The foregoing reminds us that there is nothing special or marked about mixed schemas within the schematicity continuum. The reason to focus on them is they provide a concrete case where rival theories make different predictions. For convenience I will refer to the two rival theories as the "multi-schemas" view and the "rule+list" view.

Linguistic Questions

Important questions in linguistics and language learning are what principles govern the ease of learning a generalization R and how easily R can be creatively extended. The connectionist framework used here suggests the following factors:

Experiment Predictions

Experimental participants recognize familiar word combinations (plaid skirt) more easily than merely legal combinations (green skirt), while legal combinations are recognized more easily than anomalous combinations (Harris, 1997). In work reported in this paper, these same techniques have been applied to phrases which can be assimilated to both an adjective+noun schema as well as a mixed schema, such as first+noun.

According to the multi-schemas view, speed of recognition of a phrase is influenced both by the phrase's frequency, and by its schema's frequency, where the schema can be any pattern less specific than the phrase. Consider the phrase high rule. Assuming that this phrase is unfamiliar, then its recognition will be facilitated by the strength of mixed schemas such as high+noun and also the general adjective+noun schema. According to the rule+list view, only the adjective+noun schema will be relevant.
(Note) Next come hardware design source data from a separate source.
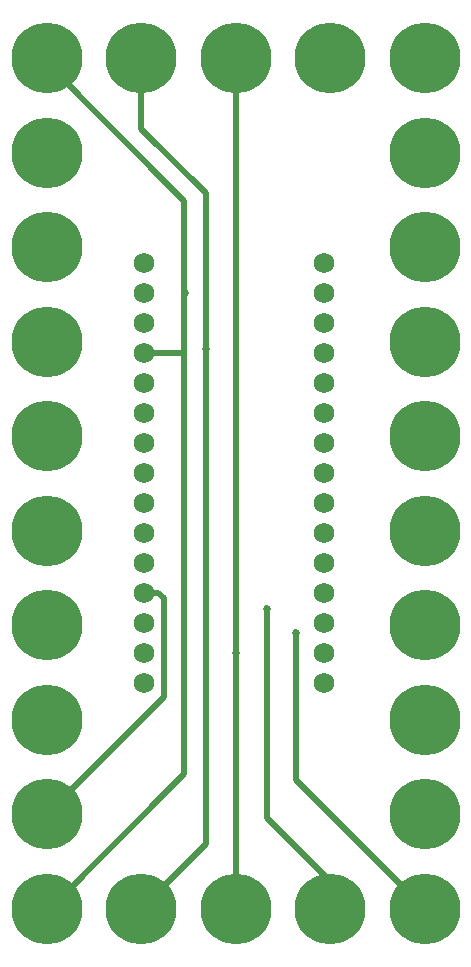
<source format=gbl>
%TF.GenerationSoftware,KiCad,Pcbnew,4.0.5-e0-6337~49~ubuntu16.04.1*%
%TF.CreationDate,2017-02-03T12:40:07-08:00*%
%TF.ProjectId,5x10-Arduino-Nano-Breakout,357831302D41726475696E6F2D4E616E,1.0*%
%TF.FileFunction,Copper,L2,Bot,Signal*%
%FSLAX46Y46*%
G04 Gerber Fmt 4.6, Leading zero omitted, Abs format (unit mm)*
G04 Created by KiCad (PCBNEW 4.0.5-e0-6337~49~ubuntu16.04.1) date Fri Feb  3 12:40:07 2017*
%MOMM*%
%LPD*%
G01*
G04 APERTURE LIST*
%ADD10C,0.350000*%
%ADD11C,1.727200*%
%ADD12C,6.000000*%
%ADD13C,0.685800*%
%ADD14C,0.508000*%
%ADD15C,0.330200*%
%ADD16C,0.350000*%
G04 APERTURE END LIST*
D10*
D11*
X124997000Y-119280500D03*
X124997000Y-116740500D03*
X124997000Y-114200500D03*
X124997000Y-111660500D03*
X124997000Y-109120500D03*
X124997000Y-106580500D03*
X124997000Y-104040500D03*
X124997000Y-101500500D03*
X124997000Y-98960500D03*
X124997000Y-96420500D03*
X124997000Y-93880500D03*
X124997000Y-91340500D03*
X124997000Y-88800500D03*
X124997000Y-86260500D03*
X109757000Y-86260500D03*
X109757000Y-93880500D03*
X109757000Y-114200500D03*
X109757000Y-98960500D03*
X109757000Y-96420500D03*
X109757000Y-116740500D03*
X109757000Y-109120500D03*
X109757000Y-119280500D03*
X109757000Y-106580500D03*
X109757000Y-104040500D03*
X109757000Y-101500500D03*
X109757000Y-111660500D03*
X109757000Y-88800500D03*
X109757000Y-91340500D03*
D12*
X101550000Y-98410000D03*
X101551000Y-106410000D03*
X101551000Y-122410000D03*
X101551000Y-90410000D03*
X101551000Y-130410000D03*
X101551000Y-114410000D03*
X101550000Y-82410000D03*
X101550000Y-74410000D03*
X101551000Y-138410000D03*
X109550000Y-138410000D03*
X117550000Y-138410000D03*
X125550000Y-138410000D03*
X117550000Y-66410000D03*
X125550000Y-66410000D03*
X101551000Y-66410000D03*
X109550000Y-66410000D03*
X133550000Y-66410000D03*
X133550000Y-74410000D03*
X133550000Y-82410000D03*
X133550000Y-90410000D03*
X133550000Y-98410000D03*
X133550000Y-106410000D03*
X133550000Y-114410000D03*
X133550000Y-122410000D03*
X133550000Y-130410000D03*
X133550000Y-138410000D03*
D11*
X109757000Y-83720500D03*
X124997000Y-83720500D03*
D13*
X120200000Y-113020000D03*
X122680000Y-115050000D03*
X117550000Y-116750000D03*
X115000000Y-91010000D03*
X113249500Y-86260500D03*
D14*
X111450000Y-112130000D02*
X111450000Y-120511000D01*
X111450000Y-120511000D02*
X101551000Y-130410000D01*
X110980500Y-111660500D02*
X111450000Y-112130000D01*
X109757000Y-111660500D02*
X110980500Y-111660500D01*
X120200000Y-130710000D02*
X120200000Y-113020000D01*
X125550000Y-136060000D02*
X120200000Y-130710000D01*
X125550000Y-138410000D02*
X125550000Y-136060000D01*
X122680000Y-115050000D02*
X122680000Y-127540000D01*
X122680000Y-127540000D02*
X133550000Y-138410000D01*
X117550000Y-116750000D02*
X117550000Y-66410000D01*
X117550000Y-138410000D02*
X117550000Y-116750000D01*
X115000000Y-91010000D02*
X115000000Y-132960000D01*
X115000000Y-132960000D02*
X109550000Y-138410000D01*
X113220000Y-127020000D02*
X113220000Y-91280000D01*
X113220000Y-91280000D02*
X113220000Y-87877500D01*
X109757000Y-91340500D02*
X113159500Y-91340500D01*
X113159500Y-91340500D02*
X113220000Y-91280000D01*
X101830000Y-138410000D02*
X113220000Y-127020000D01*
X101551000Y-138410000D02*
X101830000Y-138410000D01*
X115000000Y-83840000D02*
X115000000Y-91010000D01*
X115000000Y-77870000D02*
X115000000Y-83840000D01*
X109550000Y-72420000D02*
X115000000Y-77870000D01*
X109550000Y-66410000D02*
X109550000Y-72420000D01*
X113220000Y-78520000D02*
X113220000Y-87877500D01*
X101551000Y-66851000D02*
X113220000Y-78520000D01*
X101551000Y-66410000D02*
X101551000Y-66851000D01*
D15*
X120200000Y-113020000D03*
X122680000Y-115050000D03*
X117550000Y-116750000D03*
X115000000Y-91010000D03*
X113249500Y-86260500D03*
D16*
X124997000Y-119280500D03*
X124997000Y-116740500D03*
X124997000Y-114200500D03*
X124997000Y-111660500D03*
X124997000Y-109120500D03*
X124997000Y-106580500D03*
X124997000Y-104040500D03*
X124997000Y-101500500D03*
X124997000Y-98960500D03*
X124997000Y-96420500D03*
X124997000Y-93880500D03*
X124997000Y-91340500D03*
X124997000Y-88800500D03*
X124997000Y-86260500D03*
X109757000Y-86260500D03*
X109757000Y-93880500D03*
X109757000Y-114200500D03*
X109757000Y-98960500D03*
X109757000Y-96420500D03*
X109757000Y-116740500D03*
X109757000Y-109120500D03*
X109757000Y-119280500D03*
X109757000Y-106580500D03*
X109757000Y-104040500D03*
X109757000Y-101500500D03*
X109757000Y-111660500D03*
X109757000Y-88800500D03*
X109757000Y-91340500D03*
X101550000Y-98410000D03*
X101551000Y-106410000D03*
X101551000Y-122410000D03*
X101551000Y-90410000D03*
X101551000Y-130410000D03*
X101551000Y-114410000D03*
X101550000Y-82410000D03*
X101550000Y-74410000D03*
X101551000Y-138410000D03*
X109550000Y-138410000D03*
X117550000Y-138410000D03*
X125550000Y-138410000D03*
X117550000Y-66410000D03*
X125550000Y-66410000D03*
X101551000Y-66410000D03*
X109550000Y-66410000D03*
X133550000Y-66410000D03*
X133550000Y-74410000D03*
X133550000Y-82410000D03*
X133550000Y-90410000D03*
X133550000Y-98410000D03*
X133550000Y-106410000D03*
X133550000Y-114410000D03*
X133550000Y-122410000D03*
X133550000Y-130410000D03*
X133550000Y-138410000D03*
X109757000Y-83720500D03*
X124997000Y-83720500D03*
M02*

</source>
These predictions can be tested using unfamiliar phrases which can be assimilated to either a low or high frequency schema. For example, text counts reveal fewer instances of low+noun phrases than of high+noun phrases. The multi-schema view that predicts better recognition of phrases such as high bicycle compared to low bicycle, while the rule+list view predicts no difference.

Advocates of the rule+list view could claim that high is a better adjective than low; that a feature of words is their adjectival goodness, and that adjectival goodness speeds assimilation to the adjective+noun schema. To refute these objections, phrases were collected in which the initial word could be used as either a noun or an adjective (fire town vs fire around).

Design of Simulations

Familiar word combinations were selected from Lund & Burgess (1996) and embedded in sentences generated by a phrase structure grammar, thus creating a corpus of language-like sequences. A simple recurrent network was used to predict the next word in the sentence, following Elman (1993).

To investigate learning and generalization, different training corpora were constructed in which frequency and diversity of word phrase patterns were systematically controlled. (In the initial simulations, diversity was investigated by varying the type-token ratios, although in later planned simulations, semantics will be used so that diversity will refer to conceptual domains.) Ease of learning was measured using number of training cycles until the identity and/or grammatical category of the second word of a phrase could be predicted to low error. The networks' reaction to novel phrases such as fire town and fire around were measured by amount of error generated by the second word.